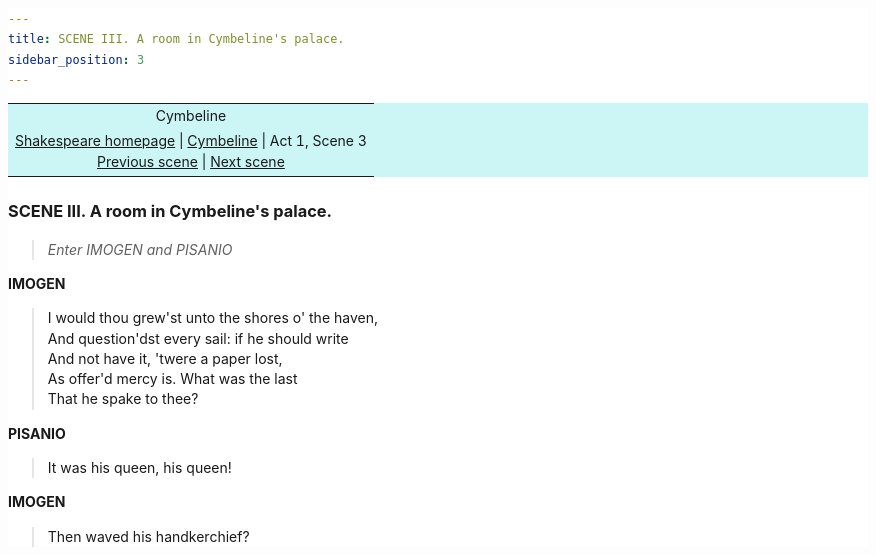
 ```yaml
---
title: SCENE III. A room in Cymbeline's palace. 
sidebar_position: 3
---
```

<div dangerouslySetInnerHTML={{__html: `<div><!DOCTYPE HTML PUBLIC "-//W3C//DTD HTML 4.0 Transitional//EN"
 "http://www.w3.org/TR/REC-html40/loose.dtd">
 <html>
 <head>
 <title>SCENE III. A room in Cymbeline's palace.
 </title>
 <meta http-equiv="Content-Type" content="text/html; charset=iso-8859-1">
 <LINK rel="stylesheet" type="text/css" media="screen"
       href="/shake.css">
 </HEAD>
 <body bgcolor="#ffffff" text="#000000">

<table width="100%" bgcolor="#CCF6F6">
<tr><td class="play" align="center">Cymbeline
<tr><td class="nav" align="center">
      <a href="/Shakespeare">Shakespeare homepage</A> 
    | <A href="/Shakespeare/cymbeline/">Cymbeline</A> 
    | Act 1, Scene 3
   <br>
      <a href="cymbeline.1.2.html">Previous scene</A>
    | <a href="cymbeline.1.4.html">Next scene</A>
</table>

<H3>SCENE III. A room in Cymbeline's palace.</h3>

<p><blockquote>
<i>Enter IMOGEN and PISANIO</i>
</blockquote>

<A NAME=speech1><b>IMOGEN</b></a>
<blockquote>
<A NAME=1>I would thou grew'st unto the shores o' the haven,</A><br>
<A NAME=2>And question'dst every sail: if he should write</A><br>
<A NAME=3>And not have it, 'twere a paper lost,</A><br>
<A NAME=4>As offer'd mercy is. What was the last</A><br>
<A NAME=5>That he spake to thee?</A><br>
</blockquote>

<A NAME=speech2><b>PISANIO</b></a>
<blockquote>
<A NAME=6>It was his queen, his queen!</A><br>
</blockquote>

<A NAME=speech3><b>IMOGEN</b></a>
<blockquote>
<A NAME=7>Then waved his handkerchief?</A><br>
</blockquote>
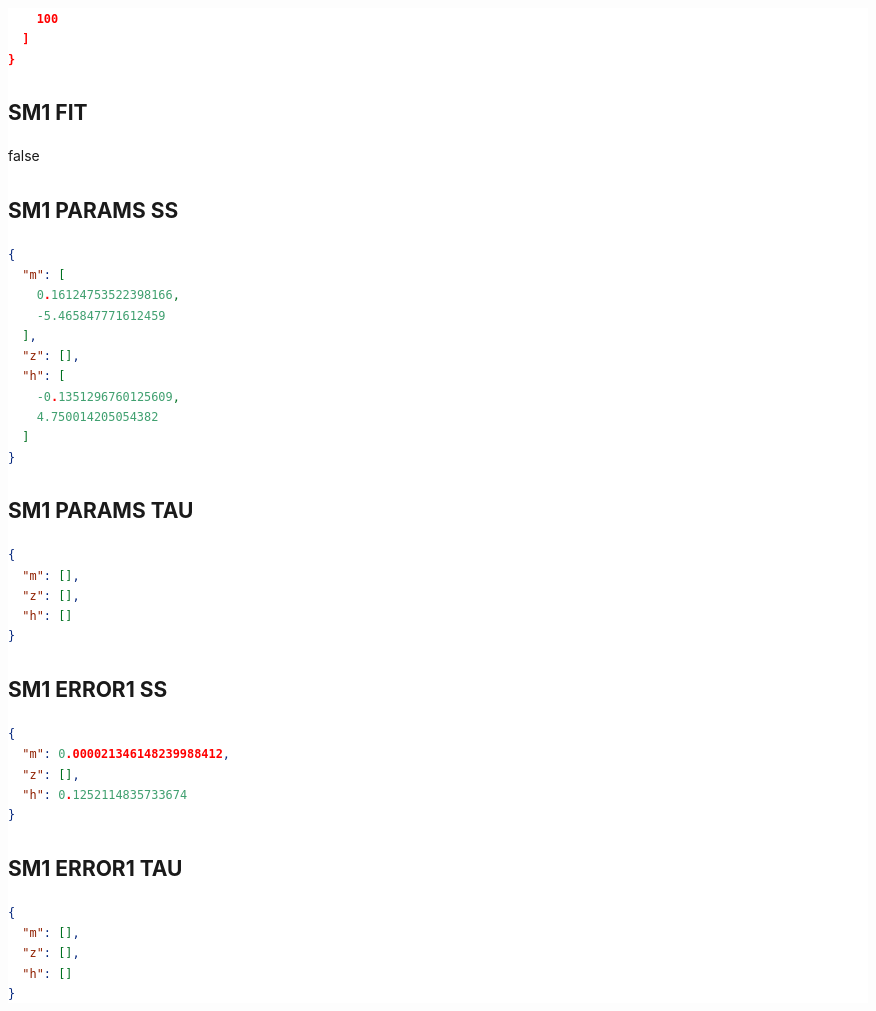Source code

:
 ```json
    100
  ]
}
```

## SM1 FIT

false

## SM1 PARAMS SS

```json
{
  "m": [
    0.16124753522398166,
    -5.465847771612459
  ],
  "z": [],
  "h": [
    -0.1351296760125609,
    4.750014205054382
  ]
}
```

## SM1 PARAMS TAU

```json
{
  "m": [],
  "z": [],
  "h": []
}
```

## SM1 ERROR1 SS

```json
{
  "m": 0.000021346148239988412,
  "z": [],
  "h": 0.1252114835733674
}
```

## SM1 ERROR1 TAU

```json
{
  "m": [],
  "z": [],
  "h": []
}
```
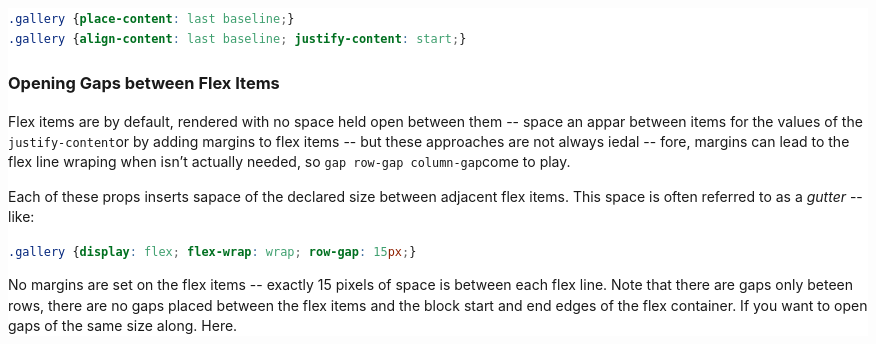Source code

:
 ```css
.gallery {place-content: last baseline;}
.gallery {align-content: last baseline; justify-content: start;}
```

### Opening Gaps between Flex Items

Flex items are by default, rendered with no space held open between them -- space an appar between items for the values of the `justify-content`or by adding margins to flex items -- but these approaches are not always iedal -- fore, margins can lead to the flex line wraping when isn’t actually needed, so `gap row-gap column-gap`come to play.

Each of these props inserts sapace of the declared size between adjacent flex items. This space is often referred to as a *gutter* -- like:

```css
.gallery {display: flex; flex-wrap: wrap; row-gap: 15px;}
```

No margins are set on the flex items -- exactly 15 pixels of space is between each flex line. Note that there are gaps only beteen rows, there are no gaps placed between the flex items and the block start and end edges of the flex container. If you want to open gaps of the same size along. Here.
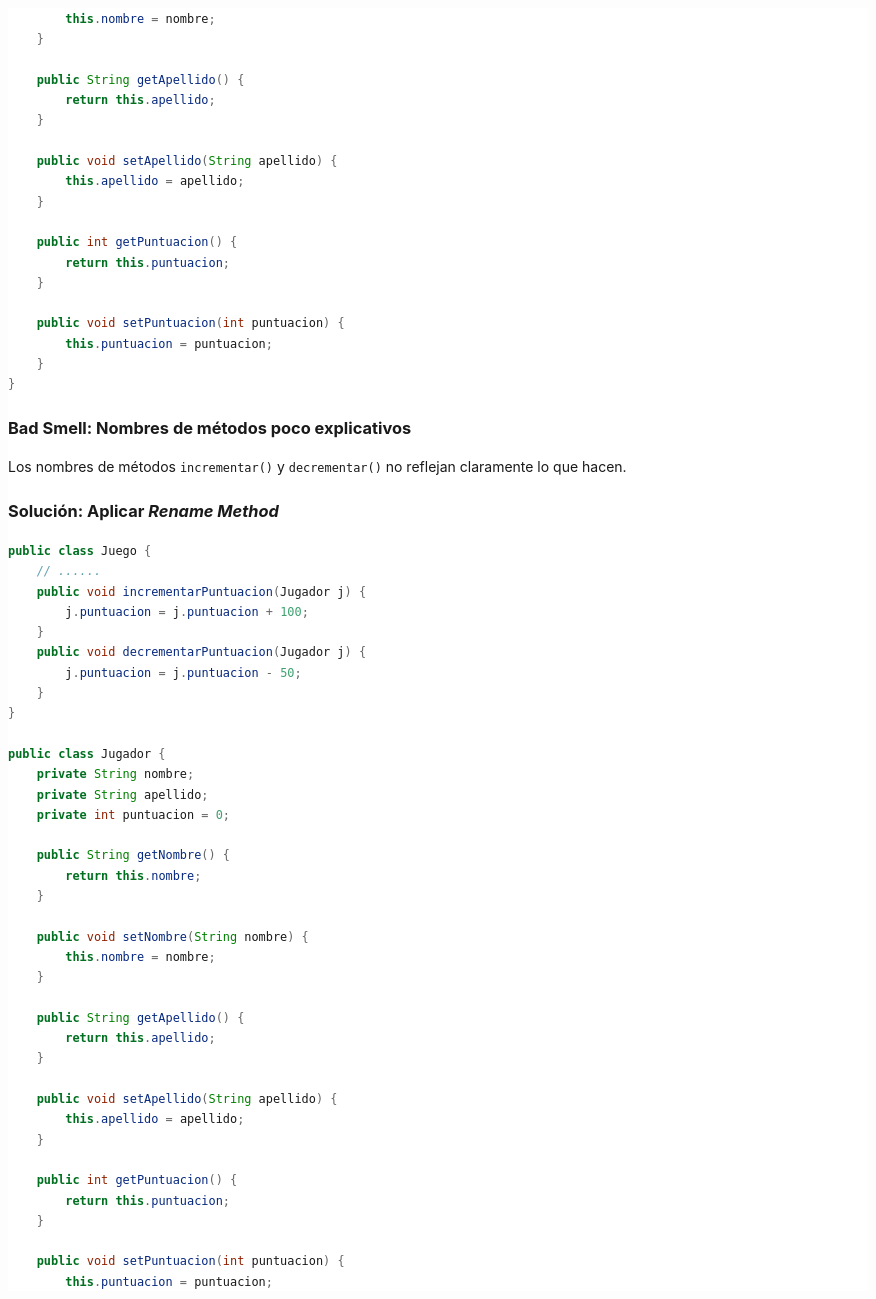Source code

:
 ```java
        this.nombre = nombre;
    }

    public String getApellido() {
        return this.apellido;
    }

    public void setApellido(String apellido) {
        this.apellido = apellido;
    }

    public int getPuntuacion() {
        return this.puntuacion;
    }

    public void setPuntuacion(int puntuacion) {
        this.puntuacion = puntuacion;
    }
}
```

### Bad Smell: Nombres de métodos poco explicativos
Los nombres de métodos `incrementar()` y `decrementar()` no reflejan claramente lo que hacen.

### Solución: Aplicar *Rename Method*
```java
public class Juego {
    // ......
    public void incrementarPuntuacion(Jugador j) {
        j.puntuacion = j.puntuacion + 100;
    }
    public void decrementarPuntuacion(Jugador j) {
        j.puntuacion = j.puntuacion - 50;
    }
}

public class Jugador {
    private String nombre;
    private String apellido;
    private int puntuacion = 0;

    public String getNombre() {
        return this.nombre;
    }

    public void setNombre(String nombre) {
        this.nombre = nombre;
    }

    public String getApellido() {
        return this.apellido;
    }

    public void setApellido(String apellido) {
        this.apellido = apellido;
    }

    public int getPuntuacion() {
        return this.puntuacion;
    }

    public void setPuntuacion(int puntuacion) {
        this.puntuacion = puntuacion;
```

• Exercise goal:
Find how many lines in the listing contain the word "align" and give that count alone.

• Completed exercise:
3